Why we need to remove carbon from the air

Chief Europe Correspondent
Illustration by Samson Awosan.

To avoid the most catastrophic impacts of climate change—and achieve a net-zero world—we need to not only reduce our emissions, but also remove residual carbon dioxide (CO2) from the air.

That part is clear. What’s less clear is how best to do it.

Enter carbon dioxide removal, or CDR, which refers to various methods of capturing carbon from the atmosphere and storing it for decades to millennia on land, in the ocean or in geological formations.

This week, we look at why CDR is important and the challenges the sector is facing. In an upcoming edition, we’ll look at the pros and cons of various carbon removal methods.

Scientists say CDR technologies are essential because the excess greenhouse gases, mostly CO2, we’ve already emitted into the atmosphere over the last 250 years need to eventually be removed to keep the global temperature increase between 1.5 and 2 degrees Celsius (the goal of the 2015 Paris Climate Agreement).

“There is no net zero without CDR: it puts the ‘net’ in net zero,” said Eve Tamme, managing director of Climate Principles, a climate policy advisory group based in the Netherlands. “CDR…needs to happen in addition to reducing emissions. It’s an ‘and and’ concept.”

CDR is also “unavoidable” in the short-term for emissions linked to hard-to-abate sectors like steel and cement, which are harder to decarbonize, United Nations scientists said last year in a major report. Vast amounts of CO2 will have to be captured in the medium and long-term as well to return the atmosphere to climate-safe levels.

Carbon removal methods vary in terms of how CO2 is extracted from the atmosphere, where the carbon is stored and for how long. They also vary on resource requirements, costs, hazards, development stages and price tags.

Some involve nudging nature to do what it has always done (nature-based solutions); others are novel technologies that have yet to be proven at scale (engineered solutions); and others are a mix of the two.
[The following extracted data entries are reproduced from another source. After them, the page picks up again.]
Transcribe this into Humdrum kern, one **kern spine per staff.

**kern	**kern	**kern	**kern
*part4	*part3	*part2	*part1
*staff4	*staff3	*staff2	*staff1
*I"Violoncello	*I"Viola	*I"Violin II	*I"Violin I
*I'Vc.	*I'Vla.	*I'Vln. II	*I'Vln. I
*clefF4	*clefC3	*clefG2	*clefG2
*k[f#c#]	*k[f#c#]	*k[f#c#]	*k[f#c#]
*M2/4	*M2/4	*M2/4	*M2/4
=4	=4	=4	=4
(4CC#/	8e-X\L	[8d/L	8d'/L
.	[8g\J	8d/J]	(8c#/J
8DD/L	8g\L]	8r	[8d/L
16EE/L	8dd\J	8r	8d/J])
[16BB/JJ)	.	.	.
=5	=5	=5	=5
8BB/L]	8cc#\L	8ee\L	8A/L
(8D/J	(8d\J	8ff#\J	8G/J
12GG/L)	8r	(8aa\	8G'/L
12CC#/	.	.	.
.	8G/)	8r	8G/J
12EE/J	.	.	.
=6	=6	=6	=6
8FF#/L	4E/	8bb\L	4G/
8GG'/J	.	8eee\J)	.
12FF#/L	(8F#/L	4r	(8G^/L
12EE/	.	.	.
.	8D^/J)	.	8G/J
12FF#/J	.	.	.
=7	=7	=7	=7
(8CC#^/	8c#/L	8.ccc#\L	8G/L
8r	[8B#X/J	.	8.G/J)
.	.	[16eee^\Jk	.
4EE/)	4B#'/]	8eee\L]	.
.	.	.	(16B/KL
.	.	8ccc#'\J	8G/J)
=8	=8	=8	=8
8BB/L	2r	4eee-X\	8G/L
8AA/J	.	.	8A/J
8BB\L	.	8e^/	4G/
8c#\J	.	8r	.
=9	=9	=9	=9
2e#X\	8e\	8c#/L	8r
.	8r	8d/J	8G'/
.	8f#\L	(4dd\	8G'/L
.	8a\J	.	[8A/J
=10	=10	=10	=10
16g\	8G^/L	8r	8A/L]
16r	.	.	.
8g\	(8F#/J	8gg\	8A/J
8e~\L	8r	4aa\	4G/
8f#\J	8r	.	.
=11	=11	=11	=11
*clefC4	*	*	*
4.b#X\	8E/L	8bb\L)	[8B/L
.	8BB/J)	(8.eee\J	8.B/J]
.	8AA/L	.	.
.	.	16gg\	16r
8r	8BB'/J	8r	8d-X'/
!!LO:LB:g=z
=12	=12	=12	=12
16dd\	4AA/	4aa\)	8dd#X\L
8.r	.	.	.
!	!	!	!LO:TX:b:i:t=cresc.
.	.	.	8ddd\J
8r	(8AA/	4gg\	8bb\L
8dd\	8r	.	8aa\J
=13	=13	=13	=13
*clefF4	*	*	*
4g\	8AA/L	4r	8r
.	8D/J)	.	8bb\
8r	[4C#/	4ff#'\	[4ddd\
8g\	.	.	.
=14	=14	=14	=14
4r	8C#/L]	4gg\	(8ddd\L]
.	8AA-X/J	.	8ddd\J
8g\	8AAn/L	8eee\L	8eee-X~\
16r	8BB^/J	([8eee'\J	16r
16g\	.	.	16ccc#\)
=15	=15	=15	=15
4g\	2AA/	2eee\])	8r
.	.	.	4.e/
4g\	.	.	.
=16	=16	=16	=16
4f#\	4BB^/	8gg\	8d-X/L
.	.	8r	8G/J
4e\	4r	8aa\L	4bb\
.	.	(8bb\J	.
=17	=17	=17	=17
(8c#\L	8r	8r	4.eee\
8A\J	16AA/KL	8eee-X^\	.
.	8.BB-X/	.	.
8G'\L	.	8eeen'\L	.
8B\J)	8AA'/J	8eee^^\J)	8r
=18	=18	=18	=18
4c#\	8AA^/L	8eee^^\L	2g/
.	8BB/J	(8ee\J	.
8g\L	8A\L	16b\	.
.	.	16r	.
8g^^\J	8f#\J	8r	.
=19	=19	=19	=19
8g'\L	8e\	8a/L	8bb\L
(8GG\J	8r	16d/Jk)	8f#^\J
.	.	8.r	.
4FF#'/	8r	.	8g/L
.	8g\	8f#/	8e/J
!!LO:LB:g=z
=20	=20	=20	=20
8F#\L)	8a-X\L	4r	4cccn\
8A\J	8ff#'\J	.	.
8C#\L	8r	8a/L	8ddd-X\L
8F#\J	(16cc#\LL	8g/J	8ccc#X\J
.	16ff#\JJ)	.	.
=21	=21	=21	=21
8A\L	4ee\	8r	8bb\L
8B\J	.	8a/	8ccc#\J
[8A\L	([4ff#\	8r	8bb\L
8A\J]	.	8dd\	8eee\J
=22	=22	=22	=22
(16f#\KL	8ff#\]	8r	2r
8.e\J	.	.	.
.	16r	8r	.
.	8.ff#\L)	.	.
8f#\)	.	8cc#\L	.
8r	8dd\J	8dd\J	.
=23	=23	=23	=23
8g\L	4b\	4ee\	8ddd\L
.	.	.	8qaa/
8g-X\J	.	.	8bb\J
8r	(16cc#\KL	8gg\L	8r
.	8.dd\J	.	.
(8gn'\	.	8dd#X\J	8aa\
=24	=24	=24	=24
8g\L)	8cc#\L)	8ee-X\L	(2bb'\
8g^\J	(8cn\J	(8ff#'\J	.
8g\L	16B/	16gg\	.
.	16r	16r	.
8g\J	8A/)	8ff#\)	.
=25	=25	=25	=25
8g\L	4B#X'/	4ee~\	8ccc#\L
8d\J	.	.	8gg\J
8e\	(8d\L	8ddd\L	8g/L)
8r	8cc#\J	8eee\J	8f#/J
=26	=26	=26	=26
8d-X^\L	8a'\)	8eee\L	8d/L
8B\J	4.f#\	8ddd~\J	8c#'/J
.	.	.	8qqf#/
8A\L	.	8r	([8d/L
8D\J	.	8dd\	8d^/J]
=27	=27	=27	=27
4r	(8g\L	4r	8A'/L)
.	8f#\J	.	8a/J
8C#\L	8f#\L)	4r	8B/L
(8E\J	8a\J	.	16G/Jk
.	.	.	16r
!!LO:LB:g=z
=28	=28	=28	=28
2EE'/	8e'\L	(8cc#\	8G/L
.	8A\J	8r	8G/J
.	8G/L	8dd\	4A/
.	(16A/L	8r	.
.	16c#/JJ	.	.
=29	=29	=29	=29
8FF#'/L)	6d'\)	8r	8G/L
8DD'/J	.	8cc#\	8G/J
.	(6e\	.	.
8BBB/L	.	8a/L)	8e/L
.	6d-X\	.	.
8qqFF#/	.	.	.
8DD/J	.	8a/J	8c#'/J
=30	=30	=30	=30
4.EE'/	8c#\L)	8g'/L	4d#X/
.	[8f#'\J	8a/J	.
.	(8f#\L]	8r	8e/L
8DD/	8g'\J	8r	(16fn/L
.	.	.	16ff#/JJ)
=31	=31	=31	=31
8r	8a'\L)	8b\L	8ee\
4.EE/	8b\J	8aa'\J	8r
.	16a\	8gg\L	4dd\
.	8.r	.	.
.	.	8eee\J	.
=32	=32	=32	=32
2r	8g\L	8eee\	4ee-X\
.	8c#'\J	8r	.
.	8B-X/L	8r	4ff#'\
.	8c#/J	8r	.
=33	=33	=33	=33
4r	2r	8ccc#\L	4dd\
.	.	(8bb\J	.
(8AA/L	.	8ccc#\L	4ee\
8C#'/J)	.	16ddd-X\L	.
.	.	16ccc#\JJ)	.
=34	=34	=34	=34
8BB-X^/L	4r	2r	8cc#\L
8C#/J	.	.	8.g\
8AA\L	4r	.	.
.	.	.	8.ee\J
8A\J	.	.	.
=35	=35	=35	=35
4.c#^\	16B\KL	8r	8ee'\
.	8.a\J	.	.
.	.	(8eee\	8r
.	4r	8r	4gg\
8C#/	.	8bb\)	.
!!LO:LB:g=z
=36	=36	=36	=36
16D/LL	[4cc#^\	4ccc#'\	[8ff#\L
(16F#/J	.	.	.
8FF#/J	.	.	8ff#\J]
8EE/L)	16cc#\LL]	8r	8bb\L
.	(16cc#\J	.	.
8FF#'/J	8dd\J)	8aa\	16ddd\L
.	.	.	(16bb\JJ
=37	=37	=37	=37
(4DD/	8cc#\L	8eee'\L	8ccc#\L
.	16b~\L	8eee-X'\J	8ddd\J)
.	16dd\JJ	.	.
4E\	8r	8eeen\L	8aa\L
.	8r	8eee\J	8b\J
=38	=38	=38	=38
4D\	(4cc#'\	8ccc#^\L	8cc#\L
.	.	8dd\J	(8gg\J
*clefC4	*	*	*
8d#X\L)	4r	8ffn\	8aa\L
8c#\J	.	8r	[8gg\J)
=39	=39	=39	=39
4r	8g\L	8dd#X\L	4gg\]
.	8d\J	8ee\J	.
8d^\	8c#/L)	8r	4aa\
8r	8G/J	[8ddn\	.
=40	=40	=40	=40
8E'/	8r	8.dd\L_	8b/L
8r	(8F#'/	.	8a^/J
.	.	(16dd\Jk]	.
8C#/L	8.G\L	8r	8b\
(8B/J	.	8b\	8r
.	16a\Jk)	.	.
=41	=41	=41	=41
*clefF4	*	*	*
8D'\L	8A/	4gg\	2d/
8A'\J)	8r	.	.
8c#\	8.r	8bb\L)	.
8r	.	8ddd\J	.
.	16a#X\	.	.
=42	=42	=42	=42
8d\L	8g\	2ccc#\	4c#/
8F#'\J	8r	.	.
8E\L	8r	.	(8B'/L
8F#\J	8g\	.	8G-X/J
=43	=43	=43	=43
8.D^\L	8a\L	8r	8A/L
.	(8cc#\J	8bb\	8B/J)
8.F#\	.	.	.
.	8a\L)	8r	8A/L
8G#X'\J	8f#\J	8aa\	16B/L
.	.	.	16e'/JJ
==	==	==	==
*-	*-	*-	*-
“Because it takes time to develop and scale-up, we need to be working on CDR technologies now so they can contribute by mid-century,” Howard Herzog, senior research engineer at the MIT Energy Initiative, said in June at a carbon removal summit in Switzerland organized by Climeworks, a major company in this field.

Speaking at the same event, Julio Friedmann, chief scientist at Carbon Direct, a carbon management firm, said he foresees these various CDR methods “competing for turf.”

“I am hoping we can all compete positively because we all know we have to grow everything at incredible speed and scale to get to where we need to go,” he said.

Today, the world emits about 36.6 billion metric tons of CO2 per year from fossil fuels and removes only about 2 billion metric tons annually, according to a report published early this year by scientists in Europe and the United States.

Out of that, 99% comes via conventional ways of removing carbon from the air, such as tree planting and restoration.

Only 0.1% comes from engineered technologies, precisely because they’re so early in their development. These solutions will need to scale up 30 times from current levels by 2030 and 1,300 times by 2050 to keep global warming in check, according to the report.

Despite their current minute contribution, this novel tech is causing the most controversy among various groups.

Environmentalists worry that engineered solutions meant to capture carbon from the air will throw a lifeline to fossil fuel companies and disincentivize decarbonization.

A key U.N. panel criticized carbon removal technologies in a draft guidance earlier this year, describing them as “technologically and economically unproven.” The language, which faced backlash from the carbon removal sector, raised questions about differing opinions within the U.N. agency and cast doubt on the tech’s potential.

To further complicate matters, some oil companies are using captured carbon to extract more oil, which blunts its climate benefits.

“I think it’s totally a fair concern to have that people are going to do this poorly,” Erin Burns, executive director of climate NGO Carbon180, said at the summit in Switzerland.

For his part, Friedmann said concerns that engineered carbon removal solutions could disincentivize cutting emissions have unfairly slowed down the development of the tech.

Another challenge in the CDR debate is how to account for its contribution.

Designing rules to properly monitor, report and verify that CO2 has actually been removed by a particular method (and is not counted twice, for example) is crucial considering the many differences between the various methods. The exercise has already led to tensions in the European Union.

Even as CDR tries to take off, Herzog reminded participants at the Switzerland summit of the world’s primary goal in the climate change fight: reduce emissions first.

“The best way to remove CO2 from the air is not release it into the air in the first place.”